The Shopper application demoes ingesting online groceries orders, and querying with a geospatial query.
Shopper uses multiple tools to work with the order data: the mongoimport
database tool for 'batch loading' and Pymongo
driver to run a geospatial query in a Python script. In addition there is a small Maven Java project that provides similar query functionality using the MongoDB synchronous Java driver.
The code is written on MacOS using Microsoft VS Code
, mainly in Python and Java with a bit of javascript and few lines of code to run in the terminal.
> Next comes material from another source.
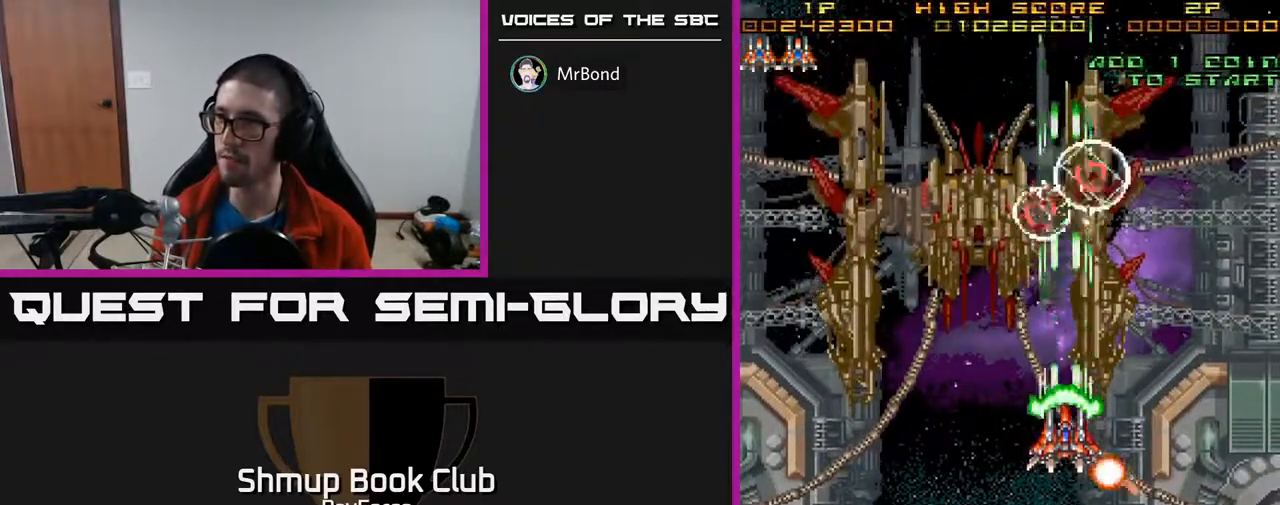
{"buttons": ["A", "DPAD_UP", "DPAD_LEFT"], "right_stick": "center", "events": [[217, "DPAD_LEFT", "down"], [233, "X", "up"], [250, "DPAD_DOWN", "up"], [417, "DPAD_UP", "down"]]}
Some alternative command prompt code for Windows is mentioned in this readme.
I'm using Homebrew on my Mac to easily install and manage most of the following components (NOTE: I'm presales so my development environment standards might tend towards q&d a bit) https://brew.sh/
/bin/bash -c "$(curl -fsSL https://raw.githubusercontent.com/Homebrew/install/HEAD/install.sh)"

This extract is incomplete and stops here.